Should Adam optimizer return the same guesses if the same arguments are passed?

Hello, first post on the forum, hope it is in the right place.

Basically I have two agents, the parameters of which are being fitted using SVI and Adam as an optimizer. The two agents do exactly the same thing in a slightly different way. The model for both looks like this:

def model():

    param_1 = pyro.sample('param_1', dist.Beta(alpha_1, beta_1))
    ....
    param_n = pyro.sample('param_n', dist.Beta(alpha_n, beta_n))

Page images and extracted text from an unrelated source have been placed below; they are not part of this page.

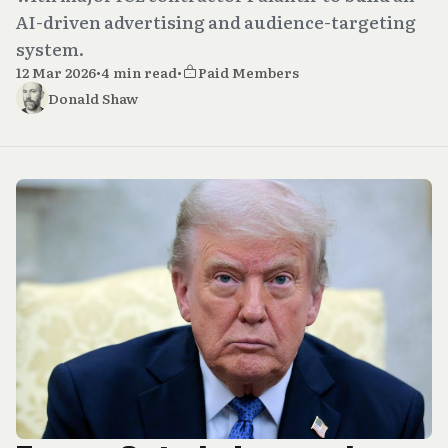
AI-driven advertising and audience-targeting
system.
12 Mar 2026
•
4 min read
•
Paid Members
Donald Shaw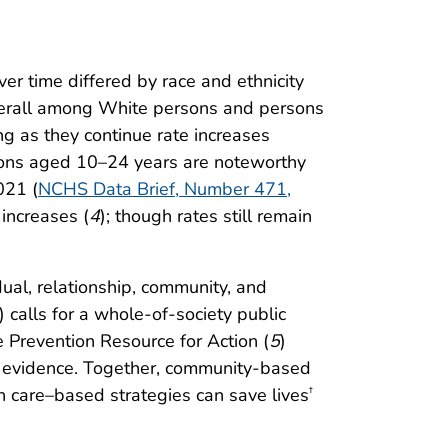
er time differed by race and ethnicity
verall among White persons and persons
g as they continue rate increases
rsons aged 10–24 years are noteworthy
021 (
NCHS Data Brief, Number 471,
increases (
4
); though rates still remain
idual, relationship, community, and
) calls for a whole-of-society public
e Prevention Resource for Action (
5
)
ble evidence. Together, community-based
 care–based strategies can save lives
†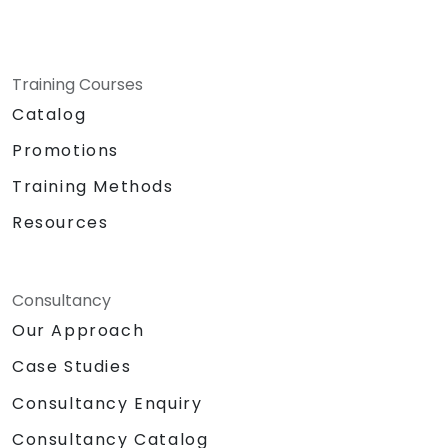
Training Courses
Catalog
Promotions
Training Methods
Resources
Consultancy
Our Approach
Case Studies
Consultancy Enquiry
Consultancy Catalog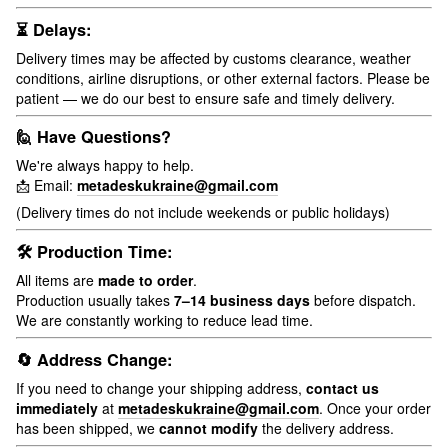
⏳ Delays:
Delivery times may be affected by customs clearance, weather
conditions, airline disruptions, or other external factors. Please be
patient — we do our best to ensure safe and timely delivery.
🙋 Have Questions?
We're always happy to help.
📩 Email:
metadeskukraine@gmail.com
(Delivery times do not include weekends or public holidays)
🛠 Production Time:
All items are
made to order
.
Production usually takes
7–14 business days
before dispatch.
We are constantly working to reduce lead time.
🔄 Address Change:
If you need to change your shipping address,
contact us
immediately
at
metadeskukraine@gmail.com
. Once your order
has been shipped, we
cannot modify
the delivery address.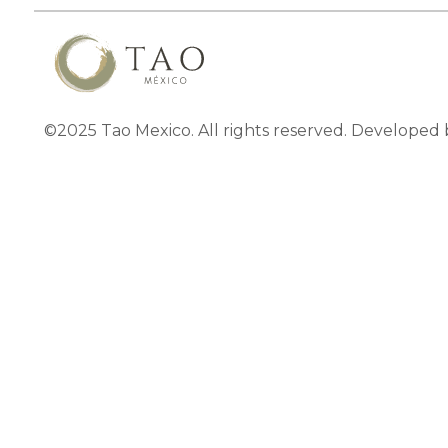
©2025 Tao Mexico. All rights reserved. Developed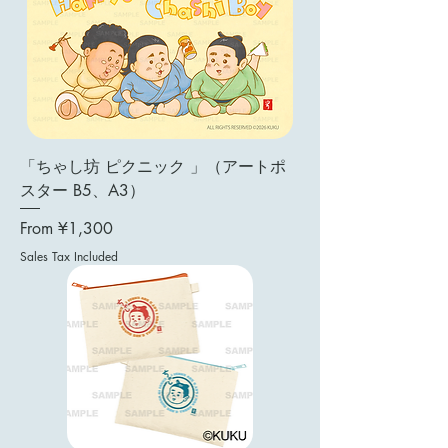
「ちゃし坊 ピクニック 」（アートポ
スター B5、A3）
Sale Price
From
¥1,300
Sales Tax Included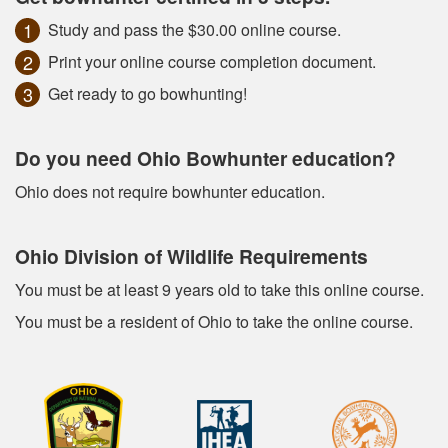
Study and pass the $30.00 online course.
Print your online course completion document.
Get ready to go bowhunting!
Do you need Ohio Bowhunter education?
Ohio does not require bowhunter education.
Ohio Division of Wildlife Requirements
You must be at least 9 years old to take this online course.
You must be a resident of Ohio to take the online course.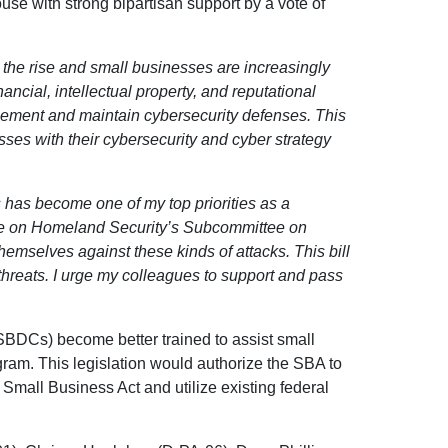
se with strong bipartisan support by a vote of
the rise and small businesses are increasingly
ancial, intellectual property, and reputational
lement and maintain cybersecurity defenses. This
es with their cybersecurity and cyber strategy
 has become one of my top priorities as a
e on Homeland Security’s Subcommittee on
themselves against these kinds of attacks. This bill
threats. I urge my colleagues to support and pass
DCs) become better trained to assist small
gram. This legislation would authorize the SBA to
Small Business Act and utilize existing federal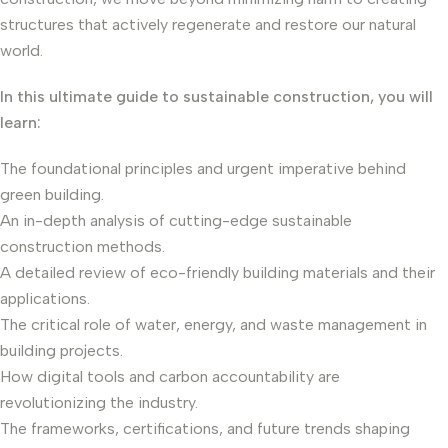
structures that actively regenerate and restore our natural
world.
In this ultimate guide to sustainable construction, you will
learn:
The foundational principles and urgent imperative behind
green building.
An in-depth analysis of cutting-edge sustainable
construction methods.
A detailed review of eco-friendly building materials and their
applications.
The critical role of water, energy, and waste management in
building projects.
How digital tools and carbon accountability are
revolutionizing the industry.
The frameworks, certifications, and future trends shaping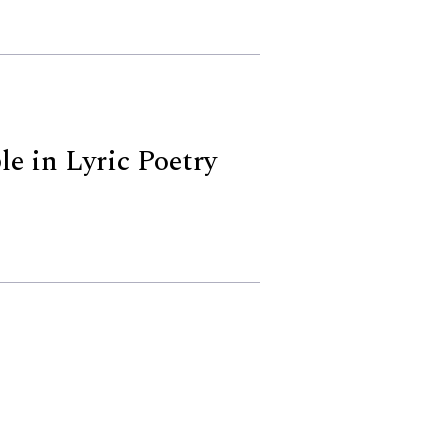
le in Lyric Poetry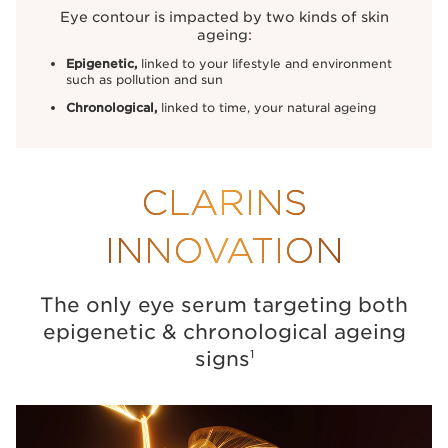
Eye contour is impacted by two kinds of skin
ageing:
Epigenetic,
linked to your lifestyle and environment
such as pollution and
sun
Chronological,
linked to time, your natural ageing
CLARINS
INNOVATION
The only eye serum targeting both
epigenetic
& chronological ageing
signs
1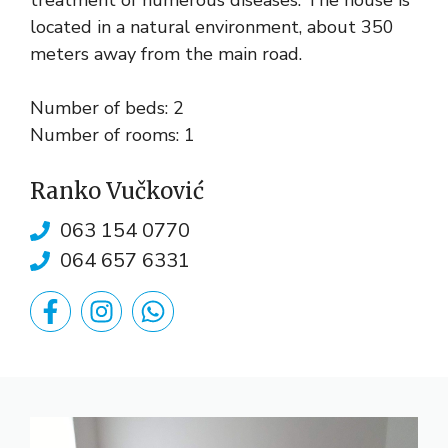
treatment of numerous diseases. The house is
located in a natural environment, about 350
meters away from the main road.
Number of beds: 2
Number of rooms: 1
Ranko Vučković
063 154 0770
064 657 6331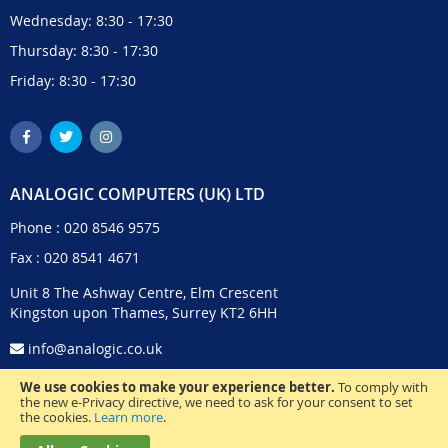
Wednesday: 8:30 - 17:30
Thursday: 8:30 - 17:30
Friday: 8:30 - 17:30
ANALOGIC COMPUTERS (UK) LTD
Phone :
020 8546 9575
Fax : 020 8541 4671
Unit 8 The Ashway Centre, Elm Crescent
Kingston upon Thames, Surrey KT2 6HH
info@analogic.co.uk
We use cookies to make your experience better.
To comply with
the new e-Privacy directive, we need to ask for your consent to set
the cookies.
Learn more
.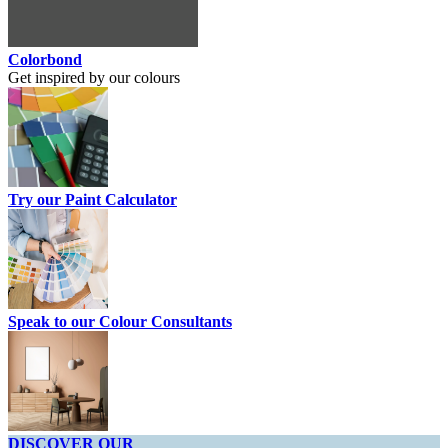
Colorbond
Get inspired by our colours
Try our Paint Calculator
Speak to our Colour Consultants
DISCOVER OUR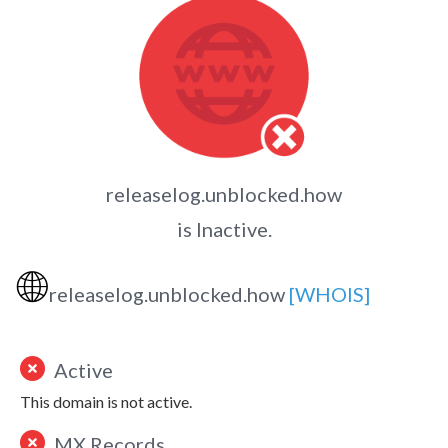
releaselog.unblocked.how
is Inactive.
🌐
releaselog.unblocked.how
[WHOIS]
Active
This domain is not active.
MX Records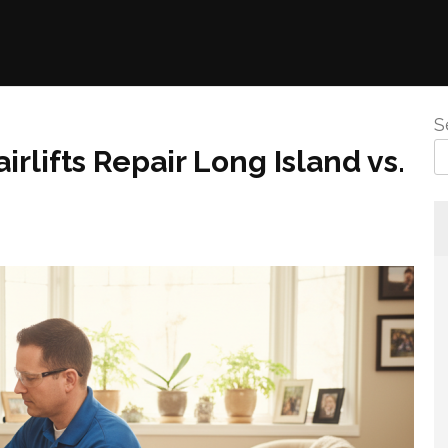
S
irlifts Repair Long Island vs.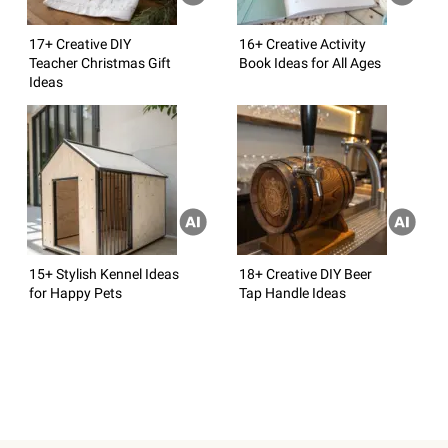
17+ Creative DIY
16+ Creative Activity
Teacher Christmas Gift
Book Ideas for All Ages
Ideas
15+ Stylish Kennel Ideas
18+ Creative DIY Beer
for Happy Pets
Tap Handle Ideas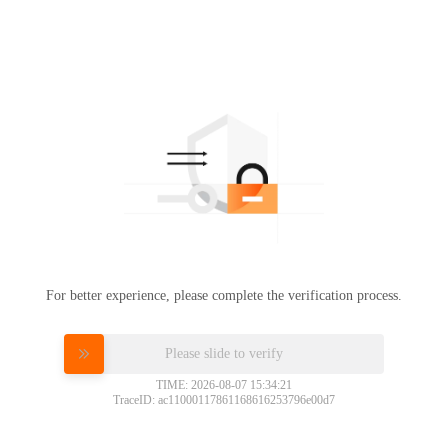
For better experience, please complete the verification process.
Please slide to verify
TIME: 2026-08-07 15:34:21
TraceID: ac11000117861168616253796e00d7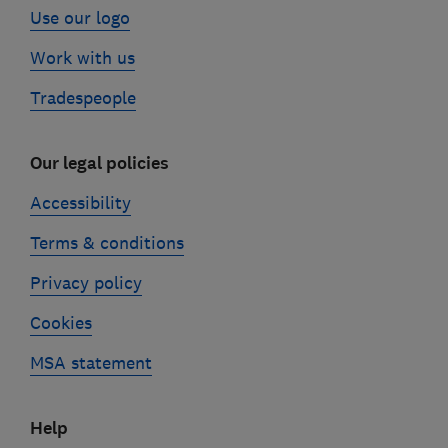
Use our logo
Work with us
Tradespeople
Our legal policies
Accessibility
Terms & conditions
Privacy policy
Cookies
MSA statement
Help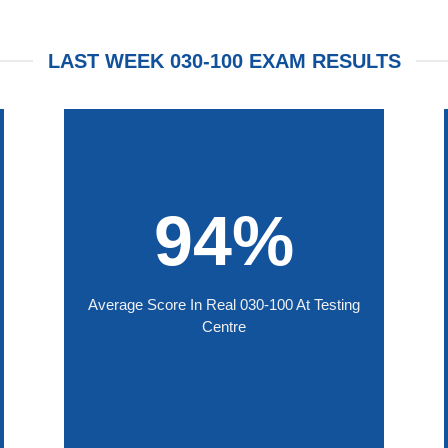
LAST WEEK 030-100 EXAM RESULTS
94%
Average Score In Real 030-100 At Testing
Centre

    agent = initialize_agent(param_1,...., param_n)

    for trial in ntrials:
          for t in nt:
                observation = data['observation'][tau,t]
                rewards = data['reward'][tau,t]
                posterior_actions = agent.update_beliefs(reward,observation)
                response = self.data["actions"][tau, t]

                pyro.sample('response_{}_{}'.format(tau, t), Categorical(posterior_actions), obs=response)

So you initialize an agent, pass it the simulated data (observations, rewards, responses) and try and find the parameters that best explain the simulated behaviour. The two agents differ in how agent.update_beliefs() is implemented but ultimately compute the same thing.

My problem is that for one agent the ELBO converges and for the other it doesn’t, even though everything is the same (model, guide, parameters, etc). To debug this I set the same seed for the fitting and compared output for the two agents line be line.

As expected the initial parameter guesses are the same, the calculated posterior_actions is the same, the calculated ELBO is the same at the first iteration but then I was surprised that I got different parameter estimates at the next iteration. So my question is, shouldn’t setting the seed at the beginning ensure the same behavior for the ADAM optimizer if the calculated sample probabilities and the ELBO passed are the same between the two agents? What happens under the hood in pyro which causes the difference?